PROBLEM STATEMENT: Turn the part of the items below that starts with the line containing "book: +84982416518 /" and runs through the end of the items into a numbered list, one line per number, skipping blank lines.

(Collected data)
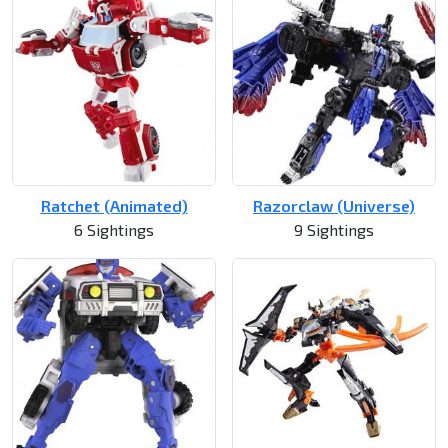
Ratchet (Animated)
Razorclaw (Universe)
6 Sightings
9 Sightings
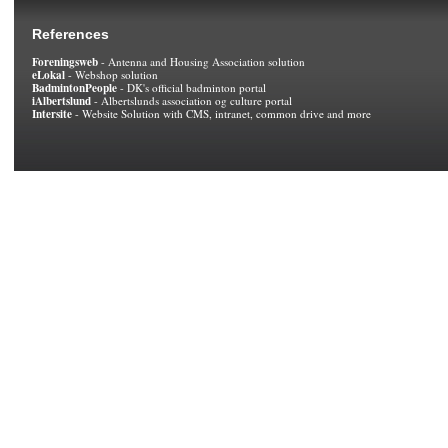
References
Foreningsweb
- Antenna and Housing Association solution
eLokal
- Webshop solution
BadmintonPeople
- DK's official badminton portal
iAlbertslund
- Albertslunds association og culture portal
Intersite
- Website Solution with CMS, intranet, common drive and more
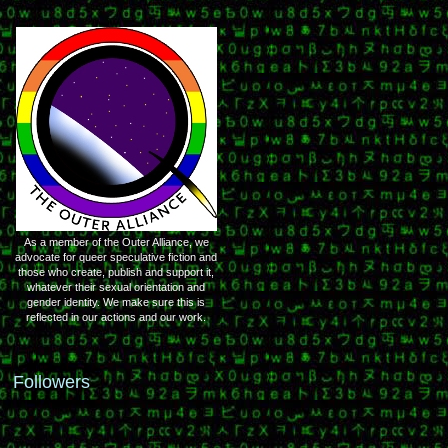
As a member of the Outer Alliance, we
advocate for queer speculative fiction and
those who create, publish and support it,
whatever their sexual orientation and
gender identity. We make sure this is
reflected in our actions and our work.
Followers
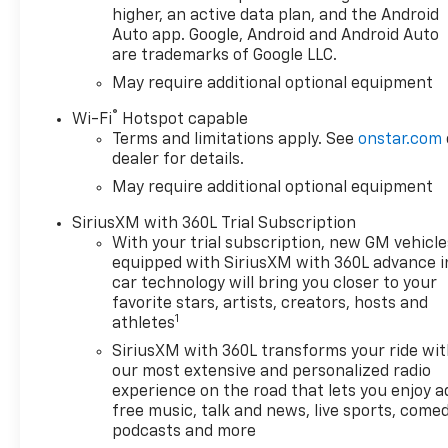
higher, an active data plan, and the Android
Auto app. Google, Android and Android Auto
are trademarks of Google LLC.
May require additional optional equipment
®
Wi-Fi
Hotspot capable
Terms and limitations apply. See
onstar.com
dealer for details.
May require additional optional equipment
SiriusXM with 360L Trial Subscription
With your trial subscription, new GM vehicle
equipped with SiriusXM with 360L advance i
car technology will bring you closer to your
favorite stars, artists, creators, hosts and
1
athletes
SiriusXM with 360L transforms your ride wi
our most extensive and personalized radio
experience on the road that lets you enjoy a
free music, talk and news, live sports, comed
podcasts and more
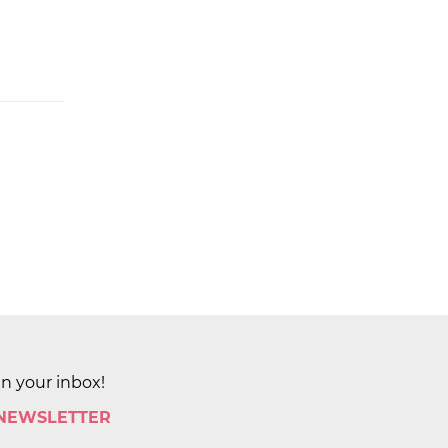
in your inbox!
 NEWSLETTER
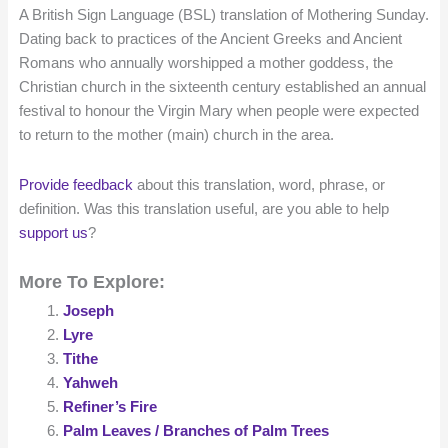
A British Sign Language (BSL) translation of Mothering Sunday.
Dating back to practices of the Ancient Greeks and Ancient
Romans who annually worshipped a mother goddess, the
Christian church in the sixteenth century established an annual
festival to honour the Virgin Mary when people were expected
to return to the mother (main) church in the area.
Provide feedback
about this translation, word, phrase, or
definition. Was this translation useful, are you able to help
support us
?
More To Explore:
Joseph
Lyre
Tithe
Yahweh
Refiner’s Fire
Palm Leaves / Branches of Palm Trees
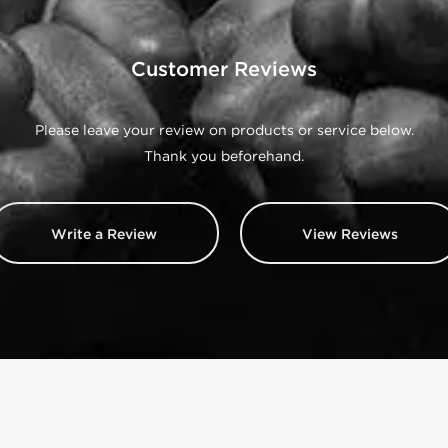
Customer Reviews
Please leave your review on products or service below.
Thank you beforehand.
Write a Review
View Reviews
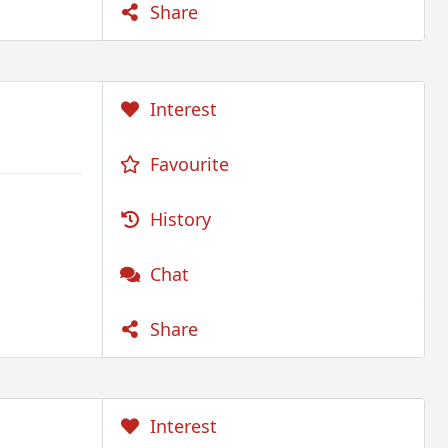
Share
Interest
Favourite
History
Chat
Share
Interest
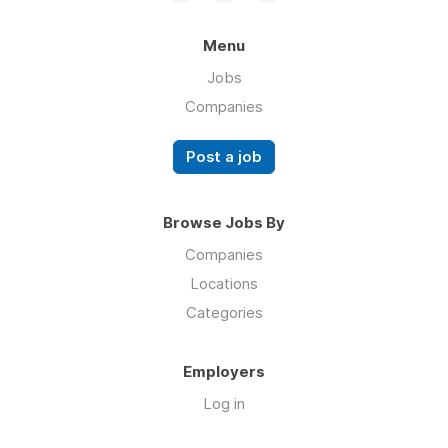
Menu
Jobs
Companies
Post a job
Browse Jobs By
Companies
Locations
Categories
Employers
Log in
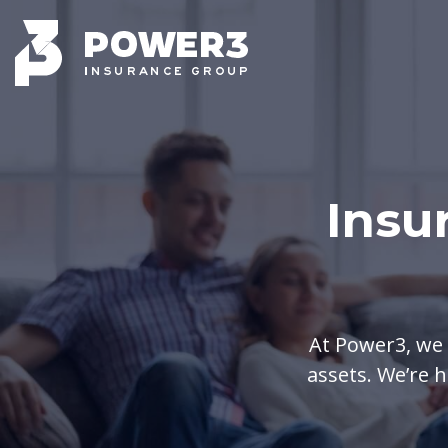
Insu
At Power3, we 
assets. We’re h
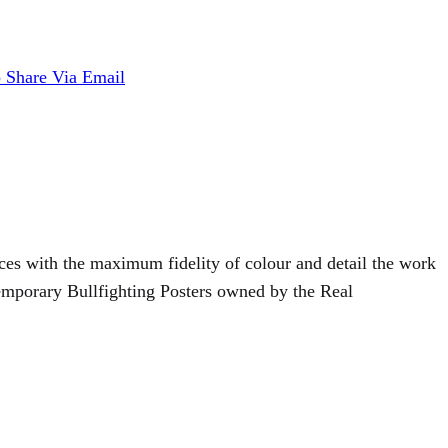
p
Share Via Email
duces with the maximum fidelity of colour and detail the work
temporary Bullfighting Posters owned by the Real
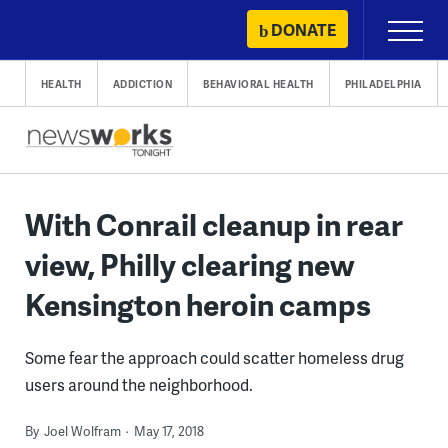
Skip
DONATE
Primary
to
Menu
content
HEALTH
ADDICTION
BEHAVIORAL HEALTH
PHILADELPHIA
With Conrail cleanup in rear
view, Philly clearing new
Kensington heroin camps
Some fear the approach could scatter homeless drug
users around the neighborhood.
By
Joel Wolfram
May 17, 2018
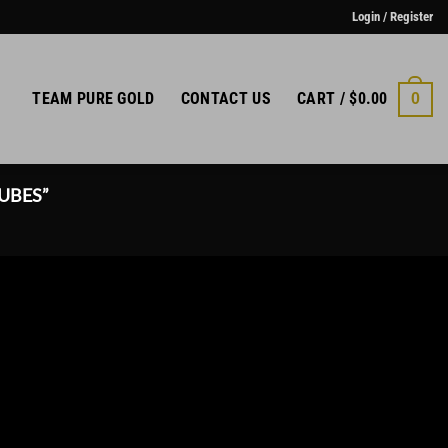
Login / Register
TEAM PURE GOLD
CONTACT US
CART /
$
0.00
0
UBES”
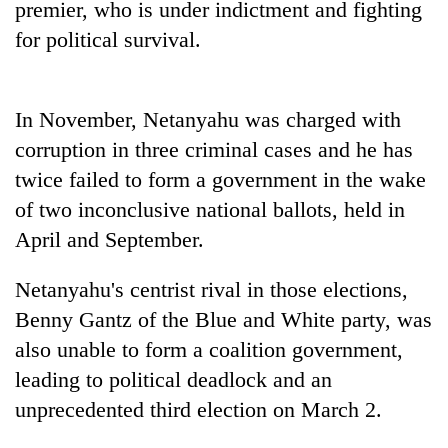
premier, who is under indictment and fighting
Bodies
for political survival.
spotted
at
5,000m
Smugglers
on
get
In November, Netanyahu was charged with
Yalung
creative:
Ri,
corruption in three criminal cases and he has
Modified
weather
Seven
twice failed to form a government in the wake
bicycles
halts
arrested
used
recovery
of two inconclusive national ballots, held in
in
to
Birgunj
April and September.
transport
for
stolen
allegedly
sal
Netanyahu's centrist rival in those elections,
stealing
timber
Benny Gantz of the Blue and White party, was
fuel
in
from
Rautahat
also unable to form a coalition government,
tankers
leading to political deadlock and an
unprecedented third election on March 2.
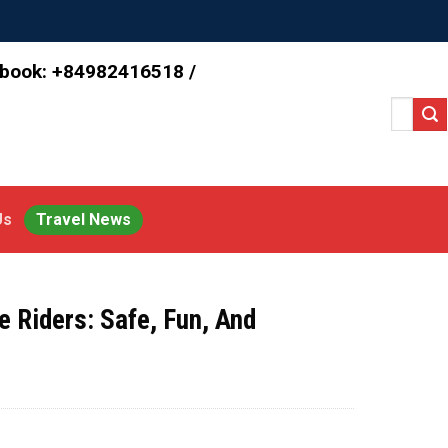
 book: +84982416518 /
Search
for:
Us
Travel News
e Riders: Safe, Fun, And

SOLUTION TO THIS EXERCISE:
1.  book: +84982416518 /
2. Search
3. for:
4. Us
5. Travel News
6. e Riders: Safe, Fun, And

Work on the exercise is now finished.